— PROBLEM A —
In the parenting passage below, who does most of the cooking in the writer's home?
— PROBLEM B —
Decide whether each statement agrees with the parenting passage below, answering yes or no and quoting the deciding words: (i) Dinner sometimes starts as late as 9:30 p.m. (ii) The writer makes homemade meals from scratch every night. (iii) The children go to bed early.
— PROBLEM C —
Quote the parenting passage below between "I get impatient" and "together before then.", inclusive.

** BEGIN DOCUMENT PASSAGE **

I don’t live in a perfectly decorated home. I don’t do creative, DIY crafts with my kids. I don’t make homemade meals from scratch every night. On the nights I’m in charge of dinner (my husband does most of the cooking in our home — he’s just better at it), meals are home cooked, as in cooked at home, but mainly consisting of something from the Trader Joe’s frozen section. I at least make sure there’s a fresh vegetable to accompany it. Other nights, we eat out or bring take-out home.

I get impatient with my children more than I’d like to.

I love them deeply and unconditionally, but I sometimes crave moments alone without them, without the boisterous shouting or whining that makes our loud house so very loud from sun up to sun down (and beyond), until the boys finally succumb to sleep. My children go to bed very late (we do everything late and we like to joke that we’re on “European” time). We start our entire nighttime routine on the later side, especially during the summer months, with dinner starting as late as 9:30p.

For some reason, we just can’t seem to get it together before then.

** END DOCUMENT PASSAGE **
** BEGIN ENTRIES PROVIDED **

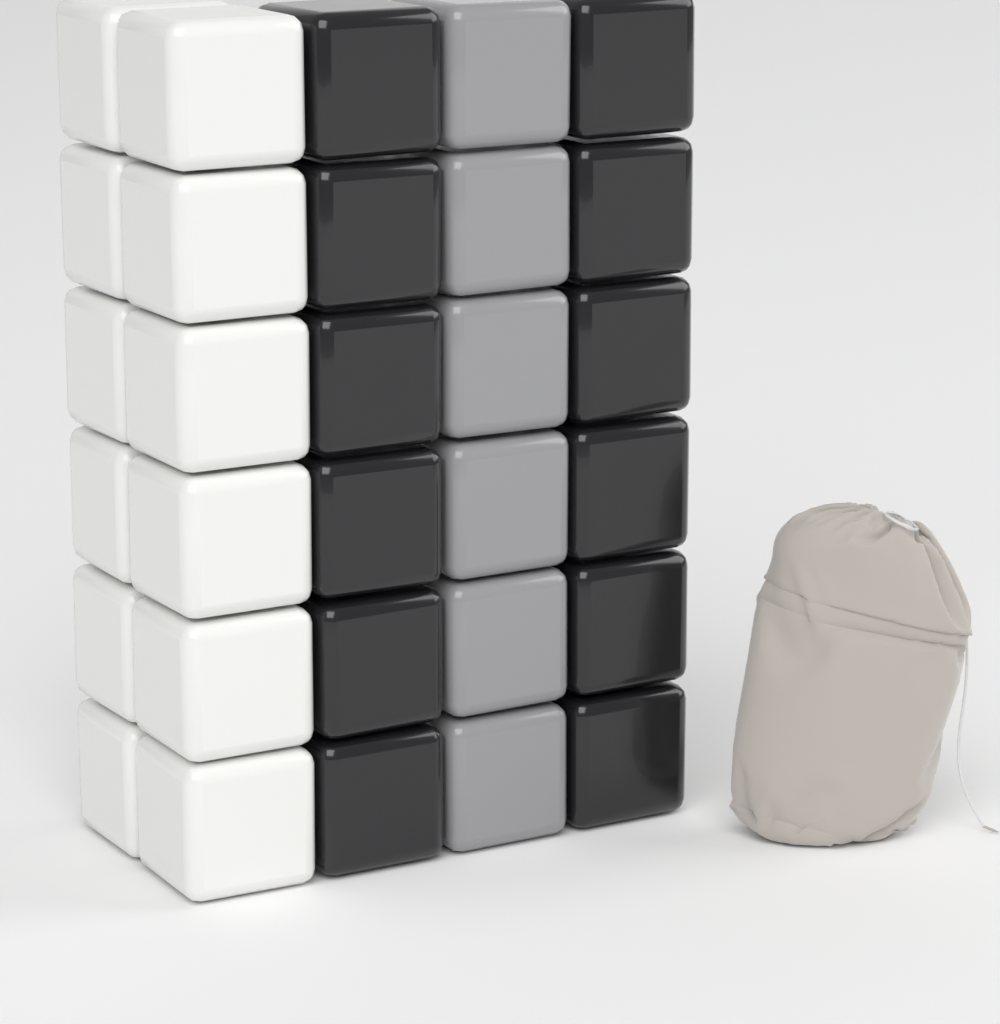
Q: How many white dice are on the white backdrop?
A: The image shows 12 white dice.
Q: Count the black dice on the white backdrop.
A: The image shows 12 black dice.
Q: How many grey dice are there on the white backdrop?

** END ENTRIES PROVIDED **
** BEGIN ENTRIES PROVIDED **

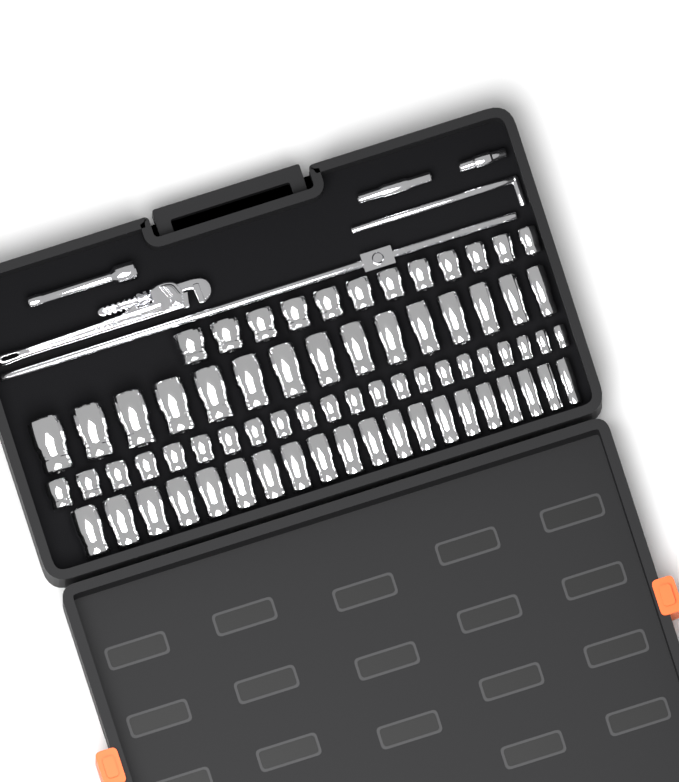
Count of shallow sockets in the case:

** END ENTRIES PROVIDED **

— WRITTEN ANSWER A —
The writer's husband does most of the cooking.

— WRITTEN ANSWER B —
(i) Yes: "with dinner starting as late as 9:30p."
(ii) No: "I don’t make homemade meals from scratch every night."
(iii) No: "My children go to bed very late"

— WRITTEN ANSWER C —
I get impatient with my children more than I’d like to.

I love them deeply and unconditionally, but I sometimes crave moments alone without them, without the boisterous shouting or whining that makes our loud house so very loud from sun up to sun down (and beyond), until the boys finally succumb to sleep. My children go to bed very late (we do everything late and we like to joke that we’re on “European” time). We start our entire nighttime routine on the later side, especially during the summer months, with dinner starting as late as 9:30p.

For some reason, we just can’t seem to get it together before then.